What you should do:
The line containing "uid: b6fcc3dc6ca9a32042412bc7f723c407" marks the start; repeat it and every following line exactly through the end of the entries.

[Plain-text document sources]
┌──
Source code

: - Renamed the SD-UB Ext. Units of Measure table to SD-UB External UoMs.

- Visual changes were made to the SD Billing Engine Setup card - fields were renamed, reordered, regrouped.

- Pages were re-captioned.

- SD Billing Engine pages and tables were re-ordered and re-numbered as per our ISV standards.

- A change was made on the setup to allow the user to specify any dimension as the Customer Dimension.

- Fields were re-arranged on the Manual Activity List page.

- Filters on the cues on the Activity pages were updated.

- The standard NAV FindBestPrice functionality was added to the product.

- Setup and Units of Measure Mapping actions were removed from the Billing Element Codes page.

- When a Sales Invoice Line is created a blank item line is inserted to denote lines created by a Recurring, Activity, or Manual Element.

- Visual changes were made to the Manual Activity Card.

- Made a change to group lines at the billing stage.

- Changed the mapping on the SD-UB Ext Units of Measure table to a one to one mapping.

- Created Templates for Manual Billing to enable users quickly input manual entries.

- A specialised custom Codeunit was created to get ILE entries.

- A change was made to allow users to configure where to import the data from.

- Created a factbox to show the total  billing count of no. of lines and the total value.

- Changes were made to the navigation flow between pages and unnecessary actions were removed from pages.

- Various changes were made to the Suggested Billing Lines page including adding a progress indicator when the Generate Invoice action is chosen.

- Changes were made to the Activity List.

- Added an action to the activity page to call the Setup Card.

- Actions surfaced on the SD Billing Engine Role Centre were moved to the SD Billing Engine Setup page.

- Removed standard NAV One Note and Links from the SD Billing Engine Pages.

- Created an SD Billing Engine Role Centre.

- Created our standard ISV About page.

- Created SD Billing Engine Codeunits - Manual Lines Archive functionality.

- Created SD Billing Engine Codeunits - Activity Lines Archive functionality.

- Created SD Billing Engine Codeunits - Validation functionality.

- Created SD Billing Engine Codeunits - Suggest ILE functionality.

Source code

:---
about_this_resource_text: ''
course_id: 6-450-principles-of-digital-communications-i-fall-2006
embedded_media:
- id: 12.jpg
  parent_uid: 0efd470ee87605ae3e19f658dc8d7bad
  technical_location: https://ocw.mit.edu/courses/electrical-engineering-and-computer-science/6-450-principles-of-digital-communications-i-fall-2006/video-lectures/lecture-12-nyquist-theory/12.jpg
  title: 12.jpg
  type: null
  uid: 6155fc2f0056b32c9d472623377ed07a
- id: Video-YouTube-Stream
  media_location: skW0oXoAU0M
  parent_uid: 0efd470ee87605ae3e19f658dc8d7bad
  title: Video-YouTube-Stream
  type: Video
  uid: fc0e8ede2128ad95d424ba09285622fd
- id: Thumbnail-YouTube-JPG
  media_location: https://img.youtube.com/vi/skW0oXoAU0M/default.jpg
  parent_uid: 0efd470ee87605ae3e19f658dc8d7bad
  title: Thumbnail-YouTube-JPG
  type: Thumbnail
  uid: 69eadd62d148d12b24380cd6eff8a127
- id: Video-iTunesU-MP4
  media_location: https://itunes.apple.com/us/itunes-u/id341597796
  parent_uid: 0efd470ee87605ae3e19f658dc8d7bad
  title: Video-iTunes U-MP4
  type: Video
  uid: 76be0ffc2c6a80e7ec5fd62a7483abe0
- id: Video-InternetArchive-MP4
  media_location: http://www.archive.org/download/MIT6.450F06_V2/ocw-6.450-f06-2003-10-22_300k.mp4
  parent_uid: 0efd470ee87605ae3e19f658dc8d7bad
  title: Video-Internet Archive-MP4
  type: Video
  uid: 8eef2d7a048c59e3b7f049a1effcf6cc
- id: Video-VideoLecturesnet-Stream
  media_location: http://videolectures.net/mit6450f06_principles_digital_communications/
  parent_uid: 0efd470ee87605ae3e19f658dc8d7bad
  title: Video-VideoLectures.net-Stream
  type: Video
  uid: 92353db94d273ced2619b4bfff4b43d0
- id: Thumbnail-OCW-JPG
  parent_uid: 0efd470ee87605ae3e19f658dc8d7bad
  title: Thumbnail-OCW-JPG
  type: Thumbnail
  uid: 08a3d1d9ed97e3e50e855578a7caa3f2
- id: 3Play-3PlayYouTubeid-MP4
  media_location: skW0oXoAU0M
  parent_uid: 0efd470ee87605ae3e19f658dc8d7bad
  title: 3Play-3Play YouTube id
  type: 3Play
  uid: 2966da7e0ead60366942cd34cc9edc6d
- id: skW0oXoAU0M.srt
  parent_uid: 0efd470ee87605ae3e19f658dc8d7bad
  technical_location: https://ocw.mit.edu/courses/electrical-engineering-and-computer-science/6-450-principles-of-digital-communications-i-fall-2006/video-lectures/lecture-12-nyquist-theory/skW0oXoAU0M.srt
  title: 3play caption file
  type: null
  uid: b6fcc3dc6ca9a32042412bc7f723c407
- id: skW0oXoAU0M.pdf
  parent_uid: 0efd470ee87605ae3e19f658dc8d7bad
└──
Output for this exercise:
  uid: b6fcc3dc6ca9a32042412bc7f723c407
- id: skW0oXoAU0M.pdf
  parent_uid: 0efd470ee87605ae3e19f658dc8d7bad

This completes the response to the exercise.